- _REQUIREMENT_: Please reproduce the data exactly, though every picture must stay out.

=== SUPPLIED MATERIAL ===

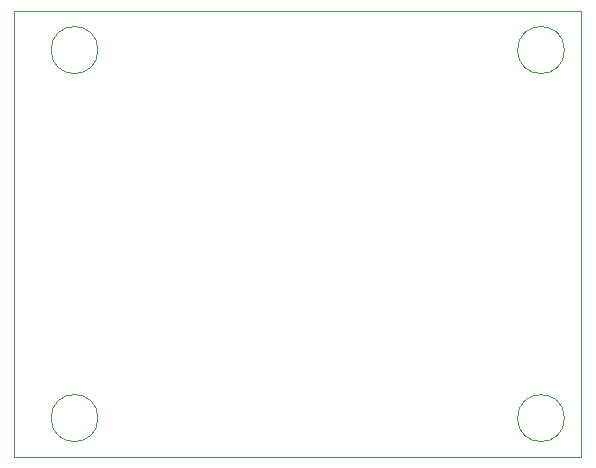
<source format=gbr>
%TF.GenerationSoftware,KiCad,Pcbnew,8.0.3*%
%TF.CreationDate,2024-07-10T12:56:16+05:30*%
%TF.ProjectId,Project_Rfid,50726f6a-6563-4745-9f52-6669642e6b69,rev?*%
%TF.SameCoordinates,Original*%
%TF.FileFunction,Profile,NP*%
%FSLAX46Y46*%
G04 Gerber Fmt 4.6, Leading zero omitted, Abs format (unit mm)*
G04 Created by KiCad (PCBNEW 8.0.3) date 2024-07-10 12:56:16*
%MOMM*%
%LPD*%
G01*
G04 APERTURE LIST*
%TA.AperFunction,Profile*%
%ADD10C,0.050000*%
%TD*%
G04 APERTURE END LIST*
D10*
X157054864Y-94742000D02*
G75*
G02*
X153079136Y-94742000I-1987864J0D01*
G01*
X153079136Y-94742000D02*
G75*
G02*
X157054864Y-94742000I1987864J0D01*
G01*
X157054864Y-125901136D02*
G75*
G02*
X153079136Y-125901136I-1987864J0D01*
G01*
X153079136Y-125901136D02*
G75*
G02*
X157054864Y-125901136I1987864J0D01*
G01*
X117557864Y-125901136D02*
G75*
G02*
X113582136Y-125901136I-1987864J0D01*
G01*
X113582136Y-125901136D02*
G75*
G02*
X117557864Y-125901136I1987864J0D01*
G01*
X117557864Y-94742000D02*
G75*
G02*
X113582136Y-94742000I-1987864J0D01*
G01*
X113582136Y-94742000D02*
G75*
G02*
X117557864Y-94742000I1987864J0D01*
G01*
X110490000Y-91440000D02*
X158496000Y-91440000D01*
X158496000Y-129159000D01*
X110490000Y-129159000D01*
X110490000Y-91440000D01*
M02*

</source>
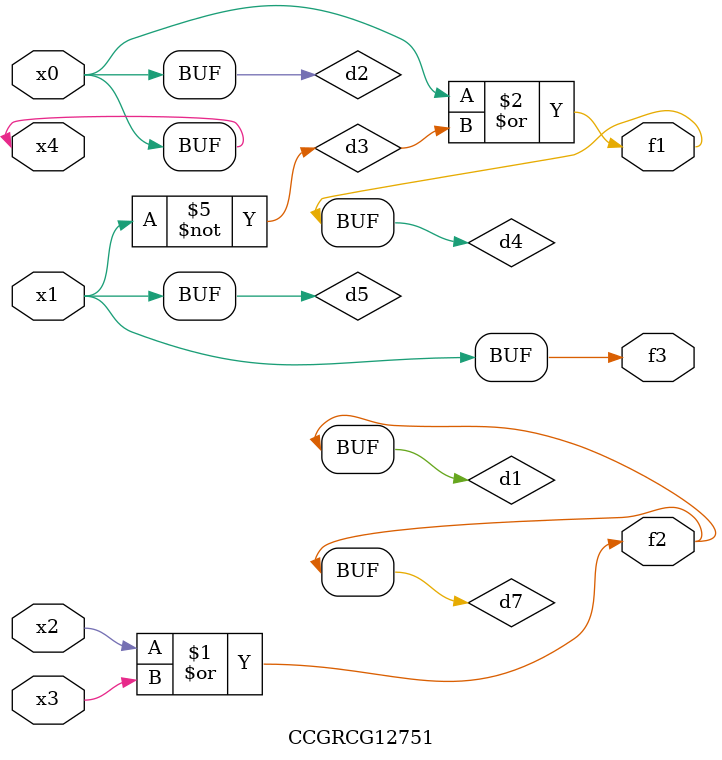
<source format=v>
module CCGRCG12751(
	input x0, x1, x2, x3, x4,
	output f1, f2, f3
);

	wire d1, d2, d3, d4, d5, d6, d7;

	or (d1, x2, x3);
	buf (d2, x0, x4);
	not (d3, x1);
	or (d4, d2, d3);
	not (d5, d3);
	nand (d6, d1, d3);
	or (d7, d1);
	assign f1 = d4;
	assign f2 = d7;
	assign f3 = d5;
endmodule

</source>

===

- _SOLVED EXERCISE_:
<source format=gbr>
%TF.GenerationSoftware,KiCad,Pcbnew,8.0.3*%
%TF.CreationDate,2024-07-10T12:56:16+05:30*%
%TF.ProjectId,Project_Rfid,50726f6a-6563-4745-9f52-6669642e6b69,rev?*%
%TF.SameCoordinates,Original*%
%TF.FileFunction,Profile,NP*%
%FSLAX46Y46*%
G04 Gerber Fmt 4.6, Leading zero omitted, Abs format (unit mm)*
G04 Created by KiCad (PCBNEW 8.0.3) date 2024-07-10 12:56:16*
%MOMM*%
%LPD*%
G01*
G04 APERTURE LIST*
%TA.AperFunction,Profile*%
%ADD10C,0.050000*%
%TD*%
G04 APERTURE END LIST*
D10*
X157054864Y-94742000D02*
G75*
G02*
X153079136Y-94742000I-1987864J0D01*
G01*
X153079136Y-94742000D02*
G75*
G02*
X157054864Y-94742000I1987864J0D01*
G01*
X157054864Y-125901136D02*
G75*
G02*
X153079136Y-125901136I-1987864J0D01*
G01*
X153079136Y-125901136D02*
G75*
G02*
X157054864Y-125901136I1987864J0D01*
G01*
X117557864Y-125901136D02*
G75*
G02*
X113582136Y-125901136I-1987864J0D01*
G01*
X113582136Y-125901136D02*
G75*
G02*
X117557864Y-125901136I1987864J0D01*
G01*
X117557864Y-94742000D02*
G75*
G02*
X113582136Y-94742000I-1987864J0D01*
G01*
X113582136Y-94742000D02*
G75*
G02*
X117557864Y-94742000I1987864J0D01*
G01*
X110490000Y-91440000D02*
X158496000Y-91440000D01*
X158496000Y-129159000D01*
X110490000Y-129159000D01*
X110490000Y-91440000D01*
M02*

</source>
<source format=v>
module CCGRCG12751(
	input x0, x1, x2, x3, x4,
	output f1, f2, f3
);

	wire d1, d2, d3, d4, d5, d6, d7;

	or (d1, x2, x3);
	buf (d2, x0, x4);
	not (d3, x1);
	or (d4, d2, d3);
	not (d5, d3);
	nand (d6, d1, d3);
	or (d7, d1);
	assign f1 = d4;
	assign f2 = d7;
	assign f3 = d5;
endmodule

</source>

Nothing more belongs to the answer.